Für mich ist das Wort „aufrechnen“ hier legitim. Es sagt etwas anderes aus als „vergleichen“.
Beste Grüße
Annika Lamer
andreas meint
Habe mir mal ein paar Gedanken dazu gemacht:
Aufrechnung – Als „Aufrechnung“ wird ein Rechtsgeschäft bezeichnet, durch das
gegenseitige und gleichartige Forderungen wechselseitig miteinander verrechnet werden. Demzufolge bewirkt eine Aufrechnung die Aufhebung einer Forderung durch eine Gegenforderung.
– Sind die Forderungen der Jungen von damals gleichartig mit den Forderungen der Jungen von heute?
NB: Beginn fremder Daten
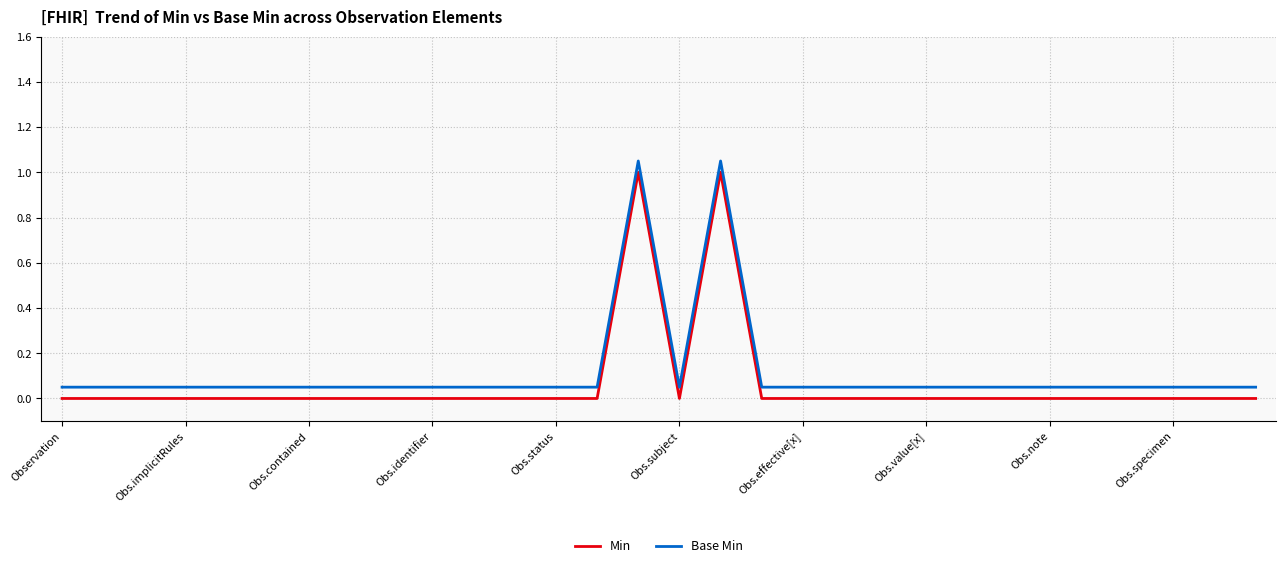

True or false: Min and Base Min intersect in this chart.

False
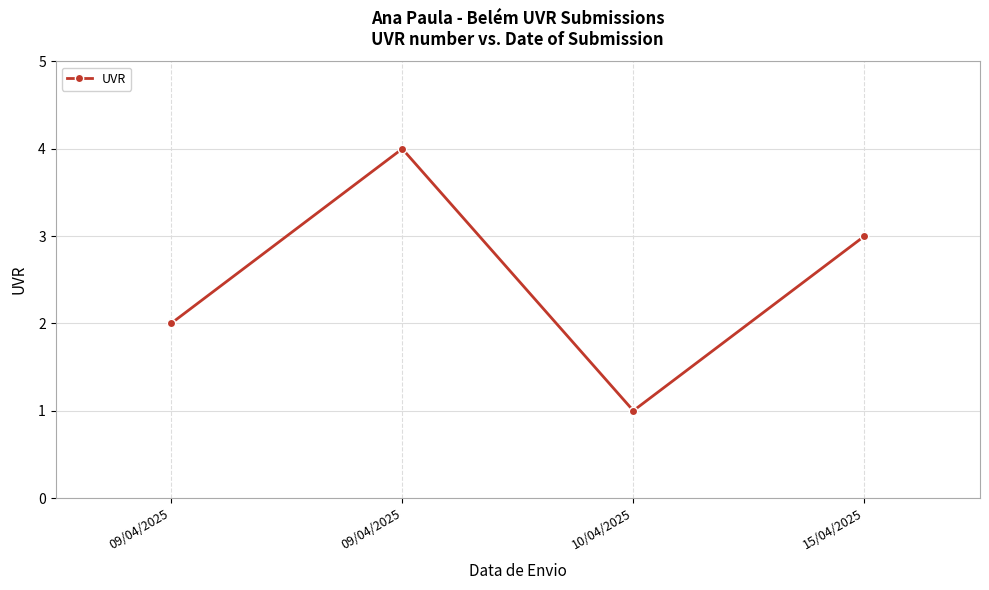

Which category has the lowest value across all series?

10/04/2025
– Hebt also die Forderung von heute (Party, feiern, etc.) die Forderung von damals (berufliche Zukunft, existenzielle Fragen nach dem Krieg, etc.) auf? / Sind diese gleich zu gewichten/ vergleichbar?
– Nein, die Forderungen sind nicht vergleichbar, früher war es „dramatischer/existentieller“ für die Leute
– Würde man die Forderungen gleich gewichten und die Jungen würden Feiern gehen, müssten die jetzigen „Alten“ weggesperrt werden und müssten ihr jetziges Leben noch mehr einschränken.
Dr. Annika Lamer meint
Hallo Andreas,
das hat sich überschnitten.
„Als „Aufrechnung“ wird ein Rechtsgeschäft bezeichnet, durch das
gegenseitige und gleichartige Forderungen wechselseitig miteinander verrechnet werden. Demzufolge bewirkt eine Aufrechnung die Aufhebung einer Forderung durch eine Gegenforderung.“
Genau. Und deshalb sagt der SZ-Autor: Aufrechnung ist Quatsch.
Viele Grüße
Annika Lamer
Andreas meint
Danke für Ihre Antwort. Was wäre denn ein Synonym für „aufrechnen“ in diesem Fall?
„Kann man beides gegeneinander aufrechnen und dann zu einer Antwort kommen, welche Hoffnungen und Ansprüche schwerer wiegen?“ –> Wo bitte ist dort ein Unterschied zu sehen zu „vergleichen“?!
Dr. Annika Lamer meint
Hallo Andreas,
„aufrechnen“ besagt:
„Demzufolge bewirkt eine Aufrechnung die Aufhebung einer Forderung durch eine Gegenforderung.“
Das ist ein Bedeutungsunterschied zu „vergleichen“. Bei „vergleichen“ wird nichts aufgehoben. Ich finde es legitim, dass der Autor diesen Begriff benutzt hat, und würde kein Synonym suchen.
Viele Grüße
Annika Lamer
andreas meint
„Weil es ausgrenzt und neue Ungerechtigkeiten schafft.“ –> Das sollte m.E. auch etwas genauer erläutert werden. Wer wird WIE ausgegrenzt? Welche Ungerechtigkeiten meint der Autor?
Dr. Annika Lamer meint
Lieber Andreas,
Sie sind hier die ganze Zeit mit Textanalyse beschäftigt, das hat nichts mehr mit Werbefloskeln zu tun und sprengt daher das Thema dieses Beitrags. Ich kann daher leider nicht weiter darauf eingehen. 🙂
Viele Grüße
Annika Lamer
Claudia Bartholdi meint
Herzlichen Dank für diesen tollen Beitrag! Gerne möchte ich ihn auf den Social-Media-Kanälen verbreiten, damit die Follower davon profitieren können (Eine Story auf Insta und Facebook, die nach 24 Stunden wieder verschwindet). Ich würde dafür das Bingobild nehmen und die Referenz auf Ihre Website setzen. Ist Ihnen das recht?
Dr. Annika Lamer meint
Hallo Frau Bartholdi,
gerne und vielen Dank. 🙂
Herzliche Grüße
Annika Lamer
ClAudia bartholdi meint
Liebe Frau Lamer
Herzlichen Dank für die rasche Antwort.
Viele Grüsse und noch einen feinen Tag
Claudia Bartholdi
Tine meint
Viele Dank für diesen netten Blogbeitrag!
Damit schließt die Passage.